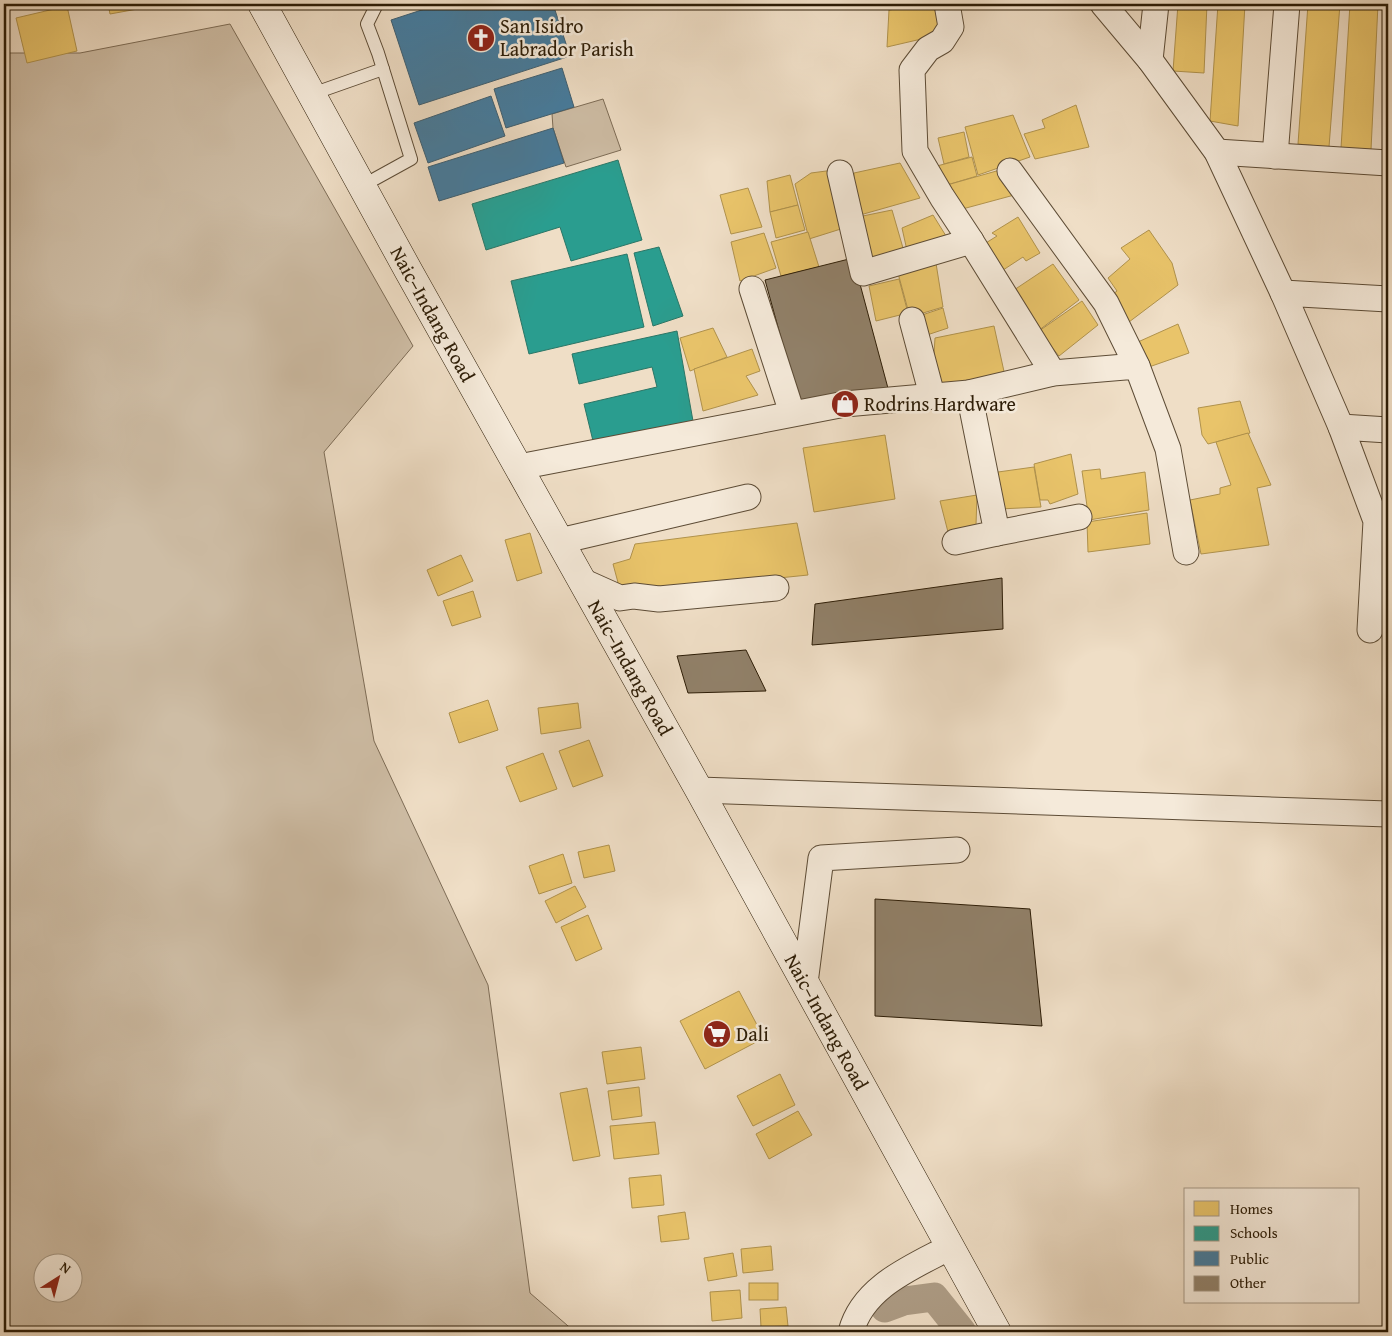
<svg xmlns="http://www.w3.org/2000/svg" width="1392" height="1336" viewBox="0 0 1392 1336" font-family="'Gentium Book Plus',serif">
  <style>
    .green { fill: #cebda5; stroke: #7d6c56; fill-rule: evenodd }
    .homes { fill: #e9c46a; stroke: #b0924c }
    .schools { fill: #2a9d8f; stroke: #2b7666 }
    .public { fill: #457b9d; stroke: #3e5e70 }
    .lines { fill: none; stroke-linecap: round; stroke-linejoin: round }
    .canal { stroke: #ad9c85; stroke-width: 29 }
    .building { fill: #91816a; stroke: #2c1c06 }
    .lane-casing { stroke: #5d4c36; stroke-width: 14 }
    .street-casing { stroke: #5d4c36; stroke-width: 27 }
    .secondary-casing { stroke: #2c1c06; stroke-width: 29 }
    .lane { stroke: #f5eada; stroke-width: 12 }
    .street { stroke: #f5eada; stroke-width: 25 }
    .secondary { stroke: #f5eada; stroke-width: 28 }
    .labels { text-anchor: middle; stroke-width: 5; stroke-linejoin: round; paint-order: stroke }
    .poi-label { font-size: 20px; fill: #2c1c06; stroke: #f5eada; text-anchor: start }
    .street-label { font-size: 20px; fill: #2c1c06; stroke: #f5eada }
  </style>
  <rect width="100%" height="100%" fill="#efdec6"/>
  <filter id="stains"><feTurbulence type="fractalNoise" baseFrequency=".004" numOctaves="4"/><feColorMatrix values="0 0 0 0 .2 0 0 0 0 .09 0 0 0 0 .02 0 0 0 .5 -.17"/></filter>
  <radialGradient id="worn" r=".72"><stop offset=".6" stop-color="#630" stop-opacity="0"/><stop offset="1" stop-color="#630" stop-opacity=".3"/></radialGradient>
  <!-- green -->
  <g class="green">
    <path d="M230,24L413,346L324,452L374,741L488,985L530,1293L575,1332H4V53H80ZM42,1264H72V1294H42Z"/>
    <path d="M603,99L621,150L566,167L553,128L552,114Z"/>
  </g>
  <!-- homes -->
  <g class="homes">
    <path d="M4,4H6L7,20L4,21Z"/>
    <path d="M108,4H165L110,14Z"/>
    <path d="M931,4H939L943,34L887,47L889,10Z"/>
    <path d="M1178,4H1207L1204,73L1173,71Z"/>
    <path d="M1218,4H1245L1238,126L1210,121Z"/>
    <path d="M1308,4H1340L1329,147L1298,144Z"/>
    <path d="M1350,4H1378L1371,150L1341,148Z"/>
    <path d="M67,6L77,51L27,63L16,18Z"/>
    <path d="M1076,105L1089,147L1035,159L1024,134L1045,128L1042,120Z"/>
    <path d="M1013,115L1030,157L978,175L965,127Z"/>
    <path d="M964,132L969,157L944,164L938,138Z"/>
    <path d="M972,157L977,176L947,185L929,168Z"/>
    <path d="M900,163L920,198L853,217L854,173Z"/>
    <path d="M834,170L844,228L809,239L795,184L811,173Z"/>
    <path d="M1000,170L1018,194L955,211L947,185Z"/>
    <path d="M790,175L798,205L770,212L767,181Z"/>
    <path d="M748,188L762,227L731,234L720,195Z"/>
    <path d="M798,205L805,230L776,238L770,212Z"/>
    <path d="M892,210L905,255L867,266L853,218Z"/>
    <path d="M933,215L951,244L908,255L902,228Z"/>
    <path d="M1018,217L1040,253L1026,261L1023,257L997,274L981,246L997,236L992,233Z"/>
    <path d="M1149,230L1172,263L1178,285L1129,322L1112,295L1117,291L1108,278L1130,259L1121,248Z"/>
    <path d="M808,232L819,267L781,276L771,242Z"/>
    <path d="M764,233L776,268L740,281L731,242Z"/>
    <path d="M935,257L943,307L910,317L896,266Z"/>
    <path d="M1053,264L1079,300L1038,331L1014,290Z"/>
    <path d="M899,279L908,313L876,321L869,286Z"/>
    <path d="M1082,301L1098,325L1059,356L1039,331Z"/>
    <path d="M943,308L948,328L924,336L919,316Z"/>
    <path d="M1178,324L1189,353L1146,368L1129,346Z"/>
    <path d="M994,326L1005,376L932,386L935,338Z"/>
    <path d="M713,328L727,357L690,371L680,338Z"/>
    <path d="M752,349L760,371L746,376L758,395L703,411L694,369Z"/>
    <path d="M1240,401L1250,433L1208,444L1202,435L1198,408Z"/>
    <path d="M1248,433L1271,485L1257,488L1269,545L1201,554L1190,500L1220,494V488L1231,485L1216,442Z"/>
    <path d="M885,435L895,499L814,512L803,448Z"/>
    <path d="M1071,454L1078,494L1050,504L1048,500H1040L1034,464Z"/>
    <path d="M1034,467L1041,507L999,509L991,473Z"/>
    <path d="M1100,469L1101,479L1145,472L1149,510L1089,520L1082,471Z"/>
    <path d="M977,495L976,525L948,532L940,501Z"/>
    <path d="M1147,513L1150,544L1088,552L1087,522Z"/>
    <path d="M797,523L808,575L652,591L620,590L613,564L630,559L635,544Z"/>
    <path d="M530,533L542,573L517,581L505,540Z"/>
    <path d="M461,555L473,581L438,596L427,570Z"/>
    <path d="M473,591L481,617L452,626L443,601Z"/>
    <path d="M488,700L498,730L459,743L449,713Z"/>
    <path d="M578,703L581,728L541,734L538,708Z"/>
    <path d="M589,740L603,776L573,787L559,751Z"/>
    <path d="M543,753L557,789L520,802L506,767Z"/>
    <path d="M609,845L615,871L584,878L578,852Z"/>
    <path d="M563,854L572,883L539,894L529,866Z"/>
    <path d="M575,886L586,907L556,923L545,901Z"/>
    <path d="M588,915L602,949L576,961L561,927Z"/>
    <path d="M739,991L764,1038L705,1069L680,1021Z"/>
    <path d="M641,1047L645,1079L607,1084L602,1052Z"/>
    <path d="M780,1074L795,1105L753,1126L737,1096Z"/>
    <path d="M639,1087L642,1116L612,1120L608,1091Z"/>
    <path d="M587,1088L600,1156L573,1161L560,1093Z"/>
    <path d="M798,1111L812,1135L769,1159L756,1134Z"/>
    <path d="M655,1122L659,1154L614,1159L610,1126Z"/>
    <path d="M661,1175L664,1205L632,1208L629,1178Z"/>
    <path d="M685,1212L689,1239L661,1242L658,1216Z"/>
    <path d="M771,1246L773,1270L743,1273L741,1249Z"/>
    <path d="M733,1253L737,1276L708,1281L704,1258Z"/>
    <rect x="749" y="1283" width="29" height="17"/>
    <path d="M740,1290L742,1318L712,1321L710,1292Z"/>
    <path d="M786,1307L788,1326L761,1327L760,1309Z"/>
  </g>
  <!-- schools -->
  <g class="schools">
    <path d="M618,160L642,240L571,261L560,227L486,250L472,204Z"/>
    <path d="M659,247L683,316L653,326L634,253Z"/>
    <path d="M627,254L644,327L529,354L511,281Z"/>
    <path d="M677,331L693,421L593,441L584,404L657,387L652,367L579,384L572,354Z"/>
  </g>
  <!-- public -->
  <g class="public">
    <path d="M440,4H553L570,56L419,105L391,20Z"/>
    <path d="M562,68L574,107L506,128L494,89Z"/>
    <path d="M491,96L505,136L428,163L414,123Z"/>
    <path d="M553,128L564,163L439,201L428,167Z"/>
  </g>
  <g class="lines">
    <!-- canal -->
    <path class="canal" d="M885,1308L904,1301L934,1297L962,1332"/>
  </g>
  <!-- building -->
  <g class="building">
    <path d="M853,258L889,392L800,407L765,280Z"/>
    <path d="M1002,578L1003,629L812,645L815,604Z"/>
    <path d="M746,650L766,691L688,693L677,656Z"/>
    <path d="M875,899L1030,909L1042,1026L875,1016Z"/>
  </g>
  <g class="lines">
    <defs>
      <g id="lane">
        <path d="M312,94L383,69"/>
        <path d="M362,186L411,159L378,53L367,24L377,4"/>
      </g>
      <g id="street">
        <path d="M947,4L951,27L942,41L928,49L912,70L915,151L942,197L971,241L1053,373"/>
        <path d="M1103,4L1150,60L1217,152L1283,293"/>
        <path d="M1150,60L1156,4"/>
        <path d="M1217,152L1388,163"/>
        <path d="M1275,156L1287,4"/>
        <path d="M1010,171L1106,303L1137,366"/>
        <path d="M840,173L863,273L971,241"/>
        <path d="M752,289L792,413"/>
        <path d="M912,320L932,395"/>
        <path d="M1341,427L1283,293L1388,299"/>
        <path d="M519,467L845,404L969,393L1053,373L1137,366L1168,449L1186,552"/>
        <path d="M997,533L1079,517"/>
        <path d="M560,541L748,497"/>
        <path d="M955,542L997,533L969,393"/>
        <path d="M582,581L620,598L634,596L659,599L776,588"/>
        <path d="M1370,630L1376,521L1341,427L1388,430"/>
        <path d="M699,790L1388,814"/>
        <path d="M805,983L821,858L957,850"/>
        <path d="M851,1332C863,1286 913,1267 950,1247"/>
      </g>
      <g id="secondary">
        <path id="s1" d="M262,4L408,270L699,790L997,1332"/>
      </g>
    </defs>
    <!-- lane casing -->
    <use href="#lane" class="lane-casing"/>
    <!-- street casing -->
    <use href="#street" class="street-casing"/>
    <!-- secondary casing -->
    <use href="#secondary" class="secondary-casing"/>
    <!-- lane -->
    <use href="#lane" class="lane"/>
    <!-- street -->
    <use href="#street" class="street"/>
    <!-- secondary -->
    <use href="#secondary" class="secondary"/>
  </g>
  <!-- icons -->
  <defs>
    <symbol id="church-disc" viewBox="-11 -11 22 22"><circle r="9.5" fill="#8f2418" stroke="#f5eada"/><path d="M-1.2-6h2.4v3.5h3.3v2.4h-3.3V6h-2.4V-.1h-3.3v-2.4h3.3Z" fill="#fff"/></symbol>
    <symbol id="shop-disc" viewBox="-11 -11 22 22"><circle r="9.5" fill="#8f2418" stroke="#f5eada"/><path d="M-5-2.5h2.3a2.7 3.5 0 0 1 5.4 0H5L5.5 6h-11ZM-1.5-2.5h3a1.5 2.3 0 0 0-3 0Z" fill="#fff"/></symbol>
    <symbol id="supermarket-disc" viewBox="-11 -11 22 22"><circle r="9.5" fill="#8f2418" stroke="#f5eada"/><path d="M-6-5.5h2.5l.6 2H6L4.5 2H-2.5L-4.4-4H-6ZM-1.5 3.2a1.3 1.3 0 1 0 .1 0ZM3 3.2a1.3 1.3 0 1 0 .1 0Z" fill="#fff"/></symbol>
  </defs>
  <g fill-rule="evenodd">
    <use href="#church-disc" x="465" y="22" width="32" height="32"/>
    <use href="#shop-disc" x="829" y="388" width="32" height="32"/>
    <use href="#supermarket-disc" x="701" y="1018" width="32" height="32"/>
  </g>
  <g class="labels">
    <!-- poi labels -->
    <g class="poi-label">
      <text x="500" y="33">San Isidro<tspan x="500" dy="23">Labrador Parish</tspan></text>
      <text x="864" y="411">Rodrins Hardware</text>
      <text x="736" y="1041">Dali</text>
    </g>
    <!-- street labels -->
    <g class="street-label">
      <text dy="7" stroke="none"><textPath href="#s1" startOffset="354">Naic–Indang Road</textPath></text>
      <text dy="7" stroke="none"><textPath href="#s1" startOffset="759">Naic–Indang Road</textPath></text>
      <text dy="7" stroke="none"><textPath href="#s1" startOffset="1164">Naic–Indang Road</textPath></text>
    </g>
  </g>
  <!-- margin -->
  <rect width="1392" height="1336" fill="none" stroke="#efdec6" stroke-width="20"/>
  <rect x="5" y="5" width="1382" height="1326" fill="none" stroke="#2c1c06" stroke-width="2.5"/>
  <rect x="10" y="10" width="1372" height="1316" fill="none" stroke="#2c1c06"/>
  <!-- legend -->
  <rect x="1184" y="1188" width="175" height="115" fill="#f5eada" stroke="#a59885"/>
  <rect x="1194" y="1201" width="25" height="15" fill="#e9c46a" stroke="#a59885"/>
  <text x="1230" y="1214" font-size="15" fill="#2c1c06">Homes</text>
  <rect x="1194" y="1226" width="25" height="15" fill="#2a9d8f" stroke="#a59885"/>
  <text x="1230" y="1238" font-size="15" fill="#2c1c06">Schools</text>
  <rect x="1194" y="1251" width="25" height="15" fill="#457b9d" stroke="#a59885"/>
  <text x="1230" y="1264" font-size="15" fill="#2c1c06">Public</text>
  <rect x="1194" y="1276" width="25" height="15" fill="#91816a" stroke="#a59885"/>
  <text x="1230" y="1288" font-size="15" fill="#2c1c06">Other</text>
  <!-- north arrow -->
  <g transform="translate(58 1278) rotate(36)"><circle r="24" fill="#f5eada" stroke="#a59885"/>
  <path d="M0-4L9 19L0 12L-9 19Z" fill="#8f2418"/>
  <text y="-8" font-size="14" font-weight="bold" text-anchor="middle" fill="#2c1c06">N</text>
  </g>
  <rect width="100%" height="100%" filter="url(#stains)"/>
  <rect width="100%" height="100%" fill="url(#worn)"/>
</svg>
--
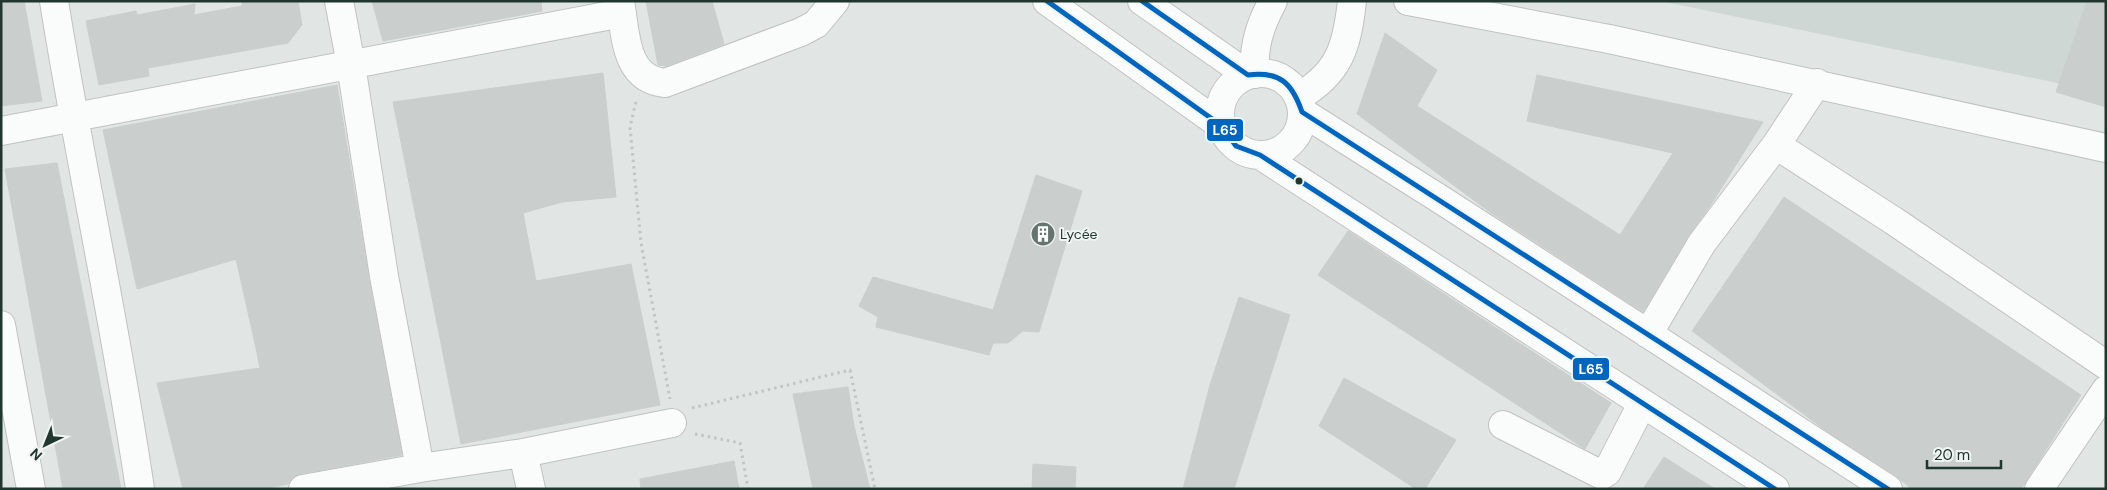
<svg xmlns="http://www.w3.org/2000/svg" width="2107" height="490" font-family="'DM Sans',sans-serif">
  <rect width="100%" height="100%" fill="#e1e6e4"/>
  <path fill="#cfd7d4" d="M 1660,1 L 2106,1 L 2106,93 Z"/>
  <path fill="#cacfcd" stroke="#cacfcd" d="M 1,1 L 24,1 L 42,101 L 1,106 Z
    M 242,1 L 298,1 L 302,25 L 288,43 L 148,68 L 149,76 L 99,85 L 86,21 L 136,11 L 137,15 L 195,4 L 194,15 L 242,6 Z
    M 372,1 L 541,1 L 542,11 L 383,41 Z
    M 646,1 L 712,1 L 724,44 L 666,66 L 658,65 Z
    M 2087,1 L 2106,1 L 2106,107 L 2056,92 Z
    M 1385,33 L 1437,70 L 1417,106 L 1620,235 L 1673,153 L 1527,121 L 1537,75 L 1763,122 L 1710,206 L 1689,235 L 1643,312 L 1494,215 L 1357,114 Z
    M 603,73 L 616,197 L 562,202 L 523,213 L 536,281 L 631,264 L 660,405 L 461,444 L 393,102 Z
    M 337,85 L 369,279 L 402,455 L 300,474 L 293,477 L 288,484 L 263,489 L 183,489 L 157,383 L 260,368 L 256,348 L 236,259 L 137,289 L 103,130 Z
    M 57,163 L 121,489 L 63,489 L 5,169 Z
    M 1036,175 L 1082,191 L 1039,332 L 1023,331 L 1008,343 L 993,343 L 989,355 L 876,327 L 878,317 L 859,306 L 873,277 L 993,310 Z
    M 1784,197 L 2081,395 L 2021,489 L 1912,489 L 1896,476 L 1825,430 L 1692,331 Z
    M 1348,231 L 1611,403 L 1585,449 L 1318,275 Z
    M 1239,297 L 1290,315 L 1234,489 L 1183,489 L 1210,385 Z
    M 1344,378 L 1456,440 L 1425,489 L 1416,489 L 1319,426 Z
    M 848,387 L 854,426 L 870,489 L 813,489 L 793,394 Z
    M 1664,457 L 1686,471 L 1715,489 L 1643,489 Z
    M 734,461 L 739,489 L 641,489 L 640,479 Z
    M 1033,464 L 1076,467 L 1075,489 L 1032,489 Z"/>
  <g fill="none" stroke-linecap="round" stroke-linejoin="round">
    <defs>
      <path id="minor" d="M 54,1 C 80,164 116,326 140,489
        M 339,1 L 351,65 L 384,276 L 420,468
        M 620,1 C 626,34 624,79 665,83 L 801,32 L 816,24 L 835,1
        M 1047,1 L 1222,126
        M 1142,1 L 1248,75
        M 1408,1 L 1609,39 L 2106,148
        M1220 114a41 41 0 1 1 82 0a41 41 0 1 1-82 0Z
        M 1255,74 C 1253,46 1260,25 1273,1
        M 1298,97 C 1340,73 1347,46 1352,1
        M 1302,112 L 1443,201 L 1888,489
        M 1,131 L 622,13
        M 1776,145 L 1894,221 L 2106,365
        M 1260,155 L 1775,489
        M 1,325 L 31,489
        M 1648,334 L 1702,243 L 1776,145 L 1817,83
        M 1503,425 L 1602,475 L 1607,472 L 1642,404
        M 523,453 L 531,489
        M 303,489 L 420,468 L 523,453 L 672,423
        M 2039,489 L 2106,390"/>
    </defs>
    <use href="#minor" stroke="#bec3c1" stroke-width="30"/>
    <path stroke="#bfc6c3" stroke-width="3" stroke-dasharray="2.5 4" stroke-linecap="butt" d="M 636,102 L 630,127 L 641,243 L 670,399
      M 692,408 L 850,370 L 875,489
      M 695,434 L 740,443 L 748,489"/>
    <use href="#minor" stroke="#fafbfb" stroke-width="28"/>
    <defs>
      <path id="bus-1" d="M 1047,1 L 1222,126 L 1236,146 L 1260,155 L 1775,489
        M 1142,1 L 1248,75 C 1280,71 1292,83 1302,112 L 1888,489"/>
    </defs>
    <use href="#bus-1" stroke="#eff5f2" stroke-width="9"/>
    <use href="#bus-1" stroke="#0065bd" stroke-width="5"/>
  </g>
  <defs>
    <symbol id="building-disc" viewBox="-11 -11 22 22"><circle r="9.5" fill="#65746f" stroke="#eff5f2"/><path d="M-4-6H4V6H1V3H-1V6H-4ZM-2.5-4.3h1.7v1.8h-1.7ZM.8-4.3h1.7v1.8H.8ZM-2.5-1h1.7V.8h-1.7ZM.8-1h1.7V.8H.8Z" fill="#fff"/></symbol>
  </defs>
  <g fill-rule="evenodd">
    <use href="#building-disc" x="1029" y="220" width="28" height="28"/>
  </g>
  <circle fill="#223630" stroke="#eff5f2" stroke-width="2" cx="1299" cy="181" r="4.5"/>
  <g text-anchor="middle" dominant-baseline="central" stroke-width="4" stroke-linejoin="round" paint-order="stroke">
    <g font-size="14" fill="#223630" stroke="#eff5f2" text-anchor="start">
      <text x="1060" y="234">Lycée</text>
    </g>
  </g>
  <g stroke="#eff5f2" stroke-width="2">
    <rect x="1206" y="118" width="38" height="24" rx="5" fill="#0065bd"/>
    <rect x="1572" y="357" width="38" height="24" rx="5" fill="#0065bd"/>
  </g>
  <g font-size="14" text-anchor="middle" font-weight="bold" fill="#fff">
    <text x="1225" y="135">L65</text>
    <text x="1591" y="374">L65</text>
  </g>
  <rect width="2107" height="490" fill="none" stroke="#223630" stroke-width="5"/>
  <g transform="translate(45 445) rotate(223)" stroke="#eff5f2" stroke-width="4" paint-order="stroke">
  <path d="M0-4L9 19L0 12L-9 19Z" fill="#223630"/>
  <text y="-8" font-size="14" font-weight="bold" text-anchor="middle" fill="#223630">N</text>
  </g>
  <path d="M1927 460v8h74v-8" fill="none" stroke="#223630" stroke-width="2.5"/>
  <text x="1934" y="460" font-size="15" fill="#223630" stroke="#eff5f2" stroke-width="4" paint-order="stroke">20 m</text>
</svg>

**Work order**.
Check each line of the listing for "worn". Show those that have it.

**Task answer**.
  <radialGradient id="worn" r=".72"><stop offset=".6" stop-color="#630" stop-opacity="0"/><stop offset="1" stop-color="#630" stop-opacity=".3"/></radialGradient>
  <rect width="100%" height="100%" fill="url(#worn)"/>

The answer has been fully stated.